4_5x – AG Notes

IV.5: The Canonical Embedding

IV.5.1. #to_work

Show that a hyperelliptic curve can never be a complete intersection in any projective space. Cf. (Ex. 3.3).

IV.5.2. #to_work

If \(X\) is a curve of genus \(\geqslant 2\) over a field of characteristic 0 , show that the group \(\mathop{\mathrm{Aut}}X\) of automorphisms of \(X\) is finite. ¹

IV.5.3. Moduli of Curves of Genus 4. #to_work

The hyperelliptic curves of genus 4 form an irreducible family of dimension 7 . The nonhyperelliptic ones form an irreducible family of dimension 9. The subset of those having only one \(g_3^1\) is an irreducible family of dimension 8. ²

IV.5.4. #to_work

Another way of distinguishing curves of genus \(g\) is to ask, what is the least degree of a birational plane model with only nodes as singularities (3.11)? Let \(X\) be nonhyperelliptic of genus 4 . Then:

if \(X\) has two \(g_3^1\),s, it can be represented as a plane quintic with two nodes, and conversely;
if \(X\) has one \(g_3^1\), then it can be represented as a plane quintic with a tacnode (I, Ex. 5.14d), but the least degree of a plane representation with only nodes is 6 .

IV.5.5. Curves of Genus 5. #to_work

Assume \(X\) is not hyperelliptic.

The curves of genus 5 whose canonical model in \(\mathbf{P}^4\) is a complete intersection \(F_2 . F_2 . F_2\) form a family of dimension 12 .
\(X\) has a \(g_3^1\) if and only if it can be represented as a plane quintic with one node. These form an irreducible family of dimension 11. ³

* In that case, the conics through the node cut out the canonical system (not counting the fixed points at the node). Mapping \(\mathbf{P}^2 \rightarrow \mathbf{P}^4\) by this linear system of conics, show that the canonical curve \(X\) is contained in a cubic surface \(V \subseteq \mathbf{P}^4\), with \(V\) isomorphic to \(\mathbf{P}^2\) with one point blown up (II, Ex. 7.7).
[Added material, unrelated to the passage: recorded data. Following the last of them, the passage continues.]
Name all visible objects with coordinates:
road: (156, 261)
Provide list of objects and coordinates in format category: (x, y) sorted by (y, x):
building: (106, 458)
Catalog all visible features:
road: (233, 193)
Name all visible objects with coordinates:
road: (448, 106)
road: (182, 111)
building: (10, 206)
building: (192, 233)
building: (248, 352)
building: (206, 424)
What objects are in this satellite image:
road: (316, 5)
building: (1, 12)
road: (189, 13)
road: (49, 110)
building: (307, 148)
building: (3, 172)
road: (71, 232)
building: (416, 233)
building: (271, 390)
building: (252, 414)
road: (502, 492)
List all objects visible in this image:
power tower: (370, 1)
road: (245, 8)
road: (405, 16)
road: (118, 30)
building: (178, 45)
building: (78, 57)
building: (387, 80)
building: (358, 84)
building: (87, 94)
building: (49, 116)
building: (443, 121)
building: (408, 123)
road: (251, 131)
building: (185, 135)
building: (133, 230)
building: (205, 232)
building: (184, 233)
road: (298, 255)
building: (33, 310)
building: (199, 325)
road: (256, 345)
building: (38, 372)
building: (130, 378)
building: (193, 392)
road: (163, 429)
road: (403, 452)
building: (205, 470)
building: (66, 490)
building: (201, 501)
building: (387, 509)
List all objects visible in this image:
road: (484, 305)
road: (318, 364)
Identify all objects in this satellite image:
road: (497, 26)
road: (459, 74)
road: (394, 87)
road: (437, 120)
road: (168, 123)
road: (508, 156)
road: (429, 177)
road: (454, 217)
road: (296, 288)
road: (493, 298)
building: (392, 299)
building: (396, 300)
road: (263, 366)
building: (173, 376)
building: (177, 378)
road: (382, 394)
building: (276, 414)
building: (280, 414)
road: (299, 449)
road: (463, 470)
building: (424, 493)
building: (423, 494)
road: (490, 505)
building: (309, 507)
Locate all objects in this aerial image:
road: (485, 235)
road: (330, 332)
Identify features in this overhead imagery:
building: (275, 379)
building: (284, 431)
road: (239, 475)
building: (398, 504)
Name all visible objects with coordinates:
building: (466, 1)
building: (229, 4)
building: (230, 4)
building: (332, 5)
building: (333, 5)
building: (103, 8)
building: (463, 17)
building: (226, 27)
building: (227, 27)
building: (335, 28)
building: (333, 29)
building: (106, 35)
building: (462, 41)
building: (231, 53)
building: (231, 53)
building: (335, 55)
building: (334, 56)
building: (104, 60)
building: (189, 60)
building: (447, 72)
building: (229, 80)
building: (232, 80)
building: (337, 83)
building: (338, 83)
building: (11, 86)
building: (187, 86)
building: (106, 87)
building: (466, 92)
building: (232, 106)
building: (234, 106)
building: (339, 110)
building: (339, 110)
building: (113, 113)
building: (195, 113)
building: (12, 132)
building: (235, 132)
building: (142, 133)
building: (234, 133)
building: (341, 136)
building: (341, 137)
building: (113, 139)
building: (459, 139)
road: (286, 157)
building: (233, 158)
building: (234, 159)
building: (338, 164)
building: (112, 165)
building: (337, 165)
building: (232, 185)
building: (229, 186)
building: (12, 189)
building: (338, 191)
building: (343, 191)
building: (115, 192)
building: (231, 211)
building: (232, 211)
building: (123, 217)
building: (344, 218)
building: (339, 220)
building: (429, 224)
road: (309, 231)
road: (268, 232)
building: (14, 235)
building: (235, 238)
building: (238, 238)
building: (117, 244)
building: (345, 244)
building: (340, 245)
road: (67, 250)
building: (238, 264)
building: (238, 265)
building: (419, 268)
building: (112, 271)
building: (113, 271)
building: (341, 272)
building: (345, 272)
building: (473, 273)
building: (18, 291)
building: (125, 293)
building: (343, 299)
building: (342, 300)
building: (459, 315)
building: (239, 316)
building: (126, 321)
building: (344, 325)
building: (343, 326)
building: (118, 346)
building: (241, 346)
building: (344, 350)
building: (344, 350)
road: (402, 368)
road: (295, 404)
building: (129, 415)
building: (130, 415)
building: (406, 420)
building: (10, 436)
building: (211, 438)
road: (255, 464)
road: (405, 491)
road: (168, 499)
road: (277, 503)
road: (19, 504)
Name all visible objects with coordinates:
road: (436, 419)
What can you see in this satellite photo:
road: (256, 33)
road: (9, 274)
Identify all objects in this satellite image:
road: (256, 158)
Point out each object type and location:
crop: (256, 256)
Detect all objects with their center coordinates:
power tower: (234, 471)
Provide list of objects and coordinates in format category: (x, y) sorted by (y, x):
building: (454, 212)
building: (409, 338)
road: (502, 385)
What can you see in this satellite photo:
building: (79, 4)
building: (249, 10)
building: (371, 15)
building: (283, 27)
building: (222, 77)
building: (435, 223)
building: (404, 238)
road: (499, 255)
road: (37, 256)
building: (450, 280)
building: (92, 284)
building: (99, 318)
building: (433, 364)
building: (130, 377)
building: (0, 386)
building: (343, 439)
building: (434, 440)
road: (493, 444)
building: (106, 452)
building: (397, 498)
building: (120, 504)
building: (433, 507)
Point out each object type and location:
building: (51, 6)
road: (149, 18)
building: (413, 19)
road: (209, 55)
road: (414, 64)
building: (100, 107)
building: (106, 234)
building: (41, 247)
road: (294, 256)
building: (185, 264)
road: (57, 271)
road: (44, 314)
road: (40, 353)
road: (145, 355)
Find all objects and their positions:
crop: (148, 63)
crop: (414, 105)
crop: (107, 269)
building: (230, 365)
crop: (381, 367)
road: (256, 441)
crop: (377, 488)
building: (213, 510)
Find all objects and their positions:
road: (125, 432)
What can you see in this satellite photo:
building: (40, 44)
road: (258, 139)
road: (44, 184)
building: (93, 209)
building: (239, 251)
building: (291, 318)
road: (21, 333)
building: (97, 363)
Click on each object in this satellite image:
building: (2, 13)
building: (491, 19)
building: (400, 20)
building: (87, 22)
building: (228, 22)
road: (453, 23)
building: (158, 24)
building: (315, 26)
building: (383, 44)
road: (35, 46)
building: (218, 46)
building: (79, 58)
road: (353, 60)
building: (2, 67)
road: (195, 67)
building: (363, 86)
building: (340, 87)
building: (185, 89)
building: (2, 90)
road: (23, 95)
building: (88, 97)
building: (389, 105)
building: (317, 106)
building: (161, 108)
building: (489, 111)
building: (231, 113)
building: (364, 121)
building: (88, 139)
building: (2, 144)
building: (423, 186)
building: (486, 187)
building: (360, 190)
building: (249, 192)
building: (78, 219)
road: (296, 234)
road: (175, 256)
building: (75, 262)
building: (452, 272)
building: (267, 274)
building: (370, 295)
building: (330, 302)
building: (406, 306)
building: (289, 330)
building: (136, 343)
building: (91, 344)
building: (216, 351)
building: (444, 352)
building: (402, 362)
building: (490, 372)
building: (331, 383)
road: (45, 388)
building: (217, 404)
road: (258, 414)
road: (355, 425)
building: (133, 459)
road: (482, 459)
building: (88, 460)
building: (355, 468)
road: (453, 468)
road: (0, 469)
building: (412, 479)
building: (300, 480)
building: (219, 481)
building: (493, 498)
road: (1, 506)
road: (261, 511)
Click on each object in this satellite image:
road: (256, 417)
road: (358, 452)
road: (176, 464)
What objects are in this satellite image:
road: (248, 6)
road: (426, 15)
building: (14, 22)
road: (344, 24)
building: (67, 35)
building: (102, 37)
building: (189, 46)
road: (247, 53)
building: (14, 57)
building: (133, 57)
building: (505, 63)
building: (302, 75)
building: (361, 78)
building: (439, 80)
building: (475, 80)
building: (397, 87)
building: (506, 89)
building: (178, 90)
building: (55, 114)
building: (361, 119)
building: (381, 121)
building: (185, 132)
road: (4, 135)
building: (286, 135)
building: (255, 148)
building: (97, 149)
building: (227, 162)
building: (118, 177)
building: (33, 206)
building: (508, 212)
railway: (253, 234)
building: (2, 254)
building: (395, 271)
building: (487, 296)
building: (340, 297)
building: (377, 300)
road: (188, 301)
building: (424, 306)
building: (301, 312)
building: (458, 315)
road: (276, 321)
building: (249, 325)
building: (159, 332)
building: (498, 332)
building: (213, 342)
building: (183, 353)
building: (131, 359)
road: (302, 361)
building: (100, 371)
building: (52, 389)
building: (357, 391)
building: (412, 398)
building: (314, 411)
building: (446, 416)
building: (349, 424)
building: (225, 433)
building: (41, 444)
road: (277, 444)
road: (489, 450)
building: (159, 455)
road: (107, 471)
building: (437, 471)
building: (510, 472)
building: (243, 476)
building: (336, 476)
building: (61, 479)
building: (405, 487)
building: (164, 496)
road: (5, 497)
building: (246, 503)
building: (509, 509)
Furthermore, \(V\) is the union of all the trisecants of \(X\) corresponding to the \(g_3^1(5.5 .3)\), so \(V\) is contained in the intersection of all the quadric hypersurfaces containing \(X\). Thus \(V\) and the \(g_3^1\) are unique. ⁴

IV.5.6. #to_work

Show that a nonsingular plane curve of degree 5 has no \(g_3^1\). Show that there are nonhyperelliptic curves of genus 6 which cannot be represented as a nonsingular plane quintic curve.

IV.5.7. #to_work

Any automorphism of a curve of genus 3 is induced by an automorphism of \(\mathbf{P}^2\) via the canonical embedding.
* Assume char \(k \neq 3\). If \(X\) is the curve given by \begin{align*} x^3 y+y^3 z+z^3 x=0 \end{align*} the group \(\mathop{\mathrm{Aut}}X\) is the simple group of order 168 , whose order is the maximum \(84(g-1)\) allowed by (Ex. 2.5). ⁵

* Most curves of genus 3 have no automorphisms except the identity. ⁶ ⁷

Footnotes

Hint: If \(X\) is hyperelliptic, use the unique \(g_2^1\) and show that \(\mathop{\mathrm{Aut}}X\) permutes the ramification points of the 2 -fold covering \(X \rightarrow \mathbf{P}^1\). If \(X\) is not hyperelliptic, show that \(\mathop{\mathrm{Aut}}X\) permutes the hyperosculation points (Ex. 4.6) of the canonical embedding. Cf. (Ex. 2.5).

Hint: Use (5.2.2) to count how many complete intersections \(Q \cap F_3\) there are.

Hint: If \(D \in g_3^1\), use \(K-D\) to \(\operatorname{map} X \rightarrow \mathbf{P}^2\).

Note. Conversely, if \(X\) does not have a \(g_3^1\), then its canonical embedding is a complete intersection, as in (a). More generally, a classical theorem of Enriques and Petri shows that for any nonhyperelliptic curve of genus \(g \geqslant 3\), the canonical model is projectively normal, and it is an intersection of quadric hypersurfaces unless \(X\) has a \(g_3^1\) or \(g=6\) and \(X\) has a \(g_5^2\). See Saint-Donat \([1]\).

See Burnside \([1, \S 232]\) or Klein \([1]\).

Hint: For each \(n\), count the dimension of the family of curves with an automorphism \(T\) of order \(n\). For example, if \(n=2\), then for suitable choice of coordinates, \(T\) can be written as \(x \rightarrow-x, y \rightarrow y, z \rightarrow z\). Then there is an 8-dimensional family of curves fixed by \(T\); changing coordinates there is a 4-dimensional family of such \(T\), so the curves having an automorphism of degree 2 form a family of dimensional 12 inside the 14-dimensional family of all plane curves of degree 4.

More generally it is true (at least over \(\mathbf{C}\) ) that for any \(g \geqslant 3\), a “sufficiently general” curve of genus \(g\) has no automorphisms except the identity-see Baily [1].